DOCUMENT EXCERPT
※ ※ ※
Today in Vietnam, April 30 is known as “Reunification Day,” when Vietnam became whole. But for the Vietnamese diaspora in the United States, it’s “Black April”—the day these Vietnamese lost their country. The day thousands of families were torn apart.

Many Vietnamese were unable to escape. The new regime put thousands of men who had served in the armed forces of South Vietnam, particularly officers and NCOs, into “re-education” camps, where their captors subjected them to brutal treatment and hard labor.

Some junior enlisted men were able to escape that fate, but agents of the new communist authorities frequently subjected them to harassment and abuse.

This was particularly tough on those South Vietnamese who had suffered debilitating injuries fighting against the communists, suffering burns and losing limbs. For them, finding work proved nearly impossible. And with no government support system to rely on, they have few ways to support themselves.

But many of the Vietnamese who made it to safety in the United States never forgot the countrymen they left behind.

Heidi Dang Bui, left, and Hong Phuc Nguyen in Tukwila, Washington. Kevin Knodell photo

Helping from afar

Some South Vietnamese ex-soldiers who came to the United States formed veterans groups and fraternal organizations to help support each other and their families.

A hodgepodge of associations of Vietnamese army rangers, paratroopers, marines and police sprouted up around the U.S. in Vietnamese population centers like Little Saigon in Orange County, California.

In 1996, a group of influential soldier refugees in the Seattle area formed an association to help the wounded comrades they left behind. Calling on contacts in Vietnam, family members and former comrades still in the country, the association planned to send money to wounded veterans. The group raised thousands of dollars.

But in 2007, Heidi Dang Bui, the daughter of a respected South Vietnamese army officer who had made it to the U.S. with his family, began to ask questions. She said there was too little structure and insufficient accounting of where the money was going, who was handling it and how much was actually making it to the veterans in Vietnam.

“When I asked them, they had no answers,” Bui told War is Boring.

The fallout led to the organization dissolving and sending its remaining funds to a similar group run by Vietnamese veterans in California.

In turn, Bui started a new organization in 2012 using her family’s own connections with South Vietnamese military veterans. She now serves as the president of Families of Disabled South Vietnamese Veterans of Washington State.

Hong Phuc Nguyen, the group’s secretary, said there is a huge emphasis on tracking where the money goes, and to whom.

Nguyen himself is neither a veteran of the war nor a member of a military family like Bui. But he said he’s taken the organization’s goal to heart and is no less personally driven. “I could have been one of them,” he explained.

When Nguyen was finishing high school during the height of the Vietnam War, he filled out an application to attend South Vietnam’s military academy. His father found the application and forbid him to go. “He told me it was a one way trip,” Nguyen said. Many of his friends went … and met the fate his father feared for him.
※ ※ ※
TASKS TO CARRY OUT
1) The article about South Vietnamese veterans names the groups of former servicemen whose associations sprouted up around the U.S. List each of them.
2) Extend the article about South Vietnamese veterans by a paragraph or two, picking up right after its final sentence.
The entries that come next were taken from a different source than the article.

DATA RECORDS
※ ※ ※
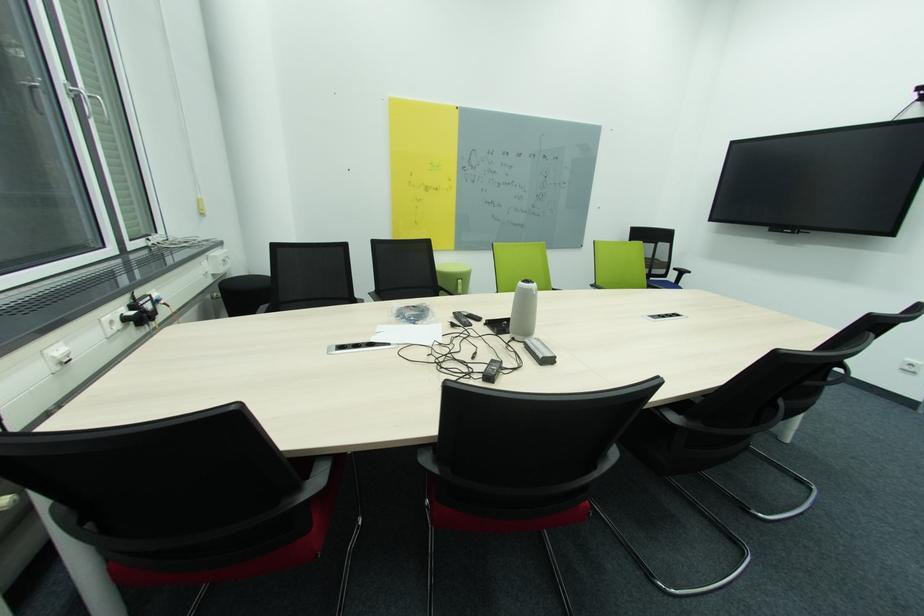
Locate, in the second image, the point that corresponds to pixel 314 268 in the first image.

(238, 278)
※ ※ ※
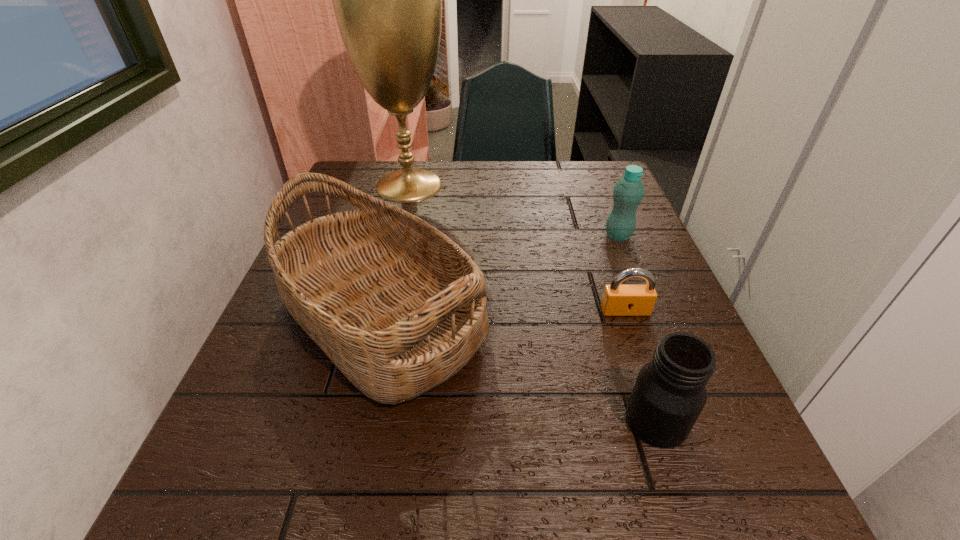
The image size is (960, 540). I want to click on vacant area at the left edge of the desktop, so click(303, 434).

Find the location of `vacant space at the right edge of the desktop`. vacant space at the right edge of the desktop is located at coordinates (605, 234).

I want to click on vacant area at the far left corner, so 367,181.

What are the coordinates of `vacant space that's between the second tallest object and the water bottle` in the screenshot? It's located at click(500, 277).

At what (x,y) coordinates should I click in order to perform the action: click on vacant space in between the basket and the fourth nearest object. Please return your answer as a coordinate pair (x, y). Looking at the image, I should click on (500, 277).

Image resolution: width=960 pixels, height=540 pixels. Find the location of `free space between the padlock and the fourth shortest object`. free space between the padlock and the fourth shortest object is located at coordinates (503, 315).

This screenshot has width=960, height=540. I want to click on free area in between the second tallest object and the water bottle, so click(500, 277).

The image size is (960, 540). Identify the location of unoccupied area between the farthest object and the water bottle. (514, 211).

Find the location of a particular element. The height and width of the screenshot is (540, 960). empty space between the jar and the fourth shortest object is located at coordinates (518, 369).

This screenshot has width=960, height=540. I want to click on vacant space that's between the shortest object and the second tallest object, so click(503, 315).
※ ※ ※
SOLVED PROBLEMS
1)
- Army rangers
- Paratroopers
- Marines
- Police

2)
Nguyen has lived a good life and is a father himself now, but he sometimes wonders what life would have been like had his father not stopped him—or if he would even be alive at all. As a result, he said it’s important to give back to the ones who weren’t so lucky.

But the need is great. When the organization started, it quickly identified around a hundred veterans in Vietnam. Word spread quickly. Today, in 2014, the number of veterans in the database has grown to 350.

As a result, the emphasis is less on fundraising than on finding sponsors who can connect with individual veterans in need. Bui and Hong focus on maintaining the networks that make it possible.

South Vietnamese veteran Dao Vin Quy in Vietnam. Photo via Hong Phuc Nguyen

Challenges

The work of helping these men half a world away is not simple. A reliable network is vital.

Bui and Nguyen recall one case, a soldier who’d lost both arms, both legs and both eyes. His grandson had to hold the phone for him to talk.

Bui, skeptical of his story, asked what time it was. He told her it was 3:00 PM. She asked him how he could possibly know that without being able to see. He told her his grandson had just returned from school, so it must be three. He was right.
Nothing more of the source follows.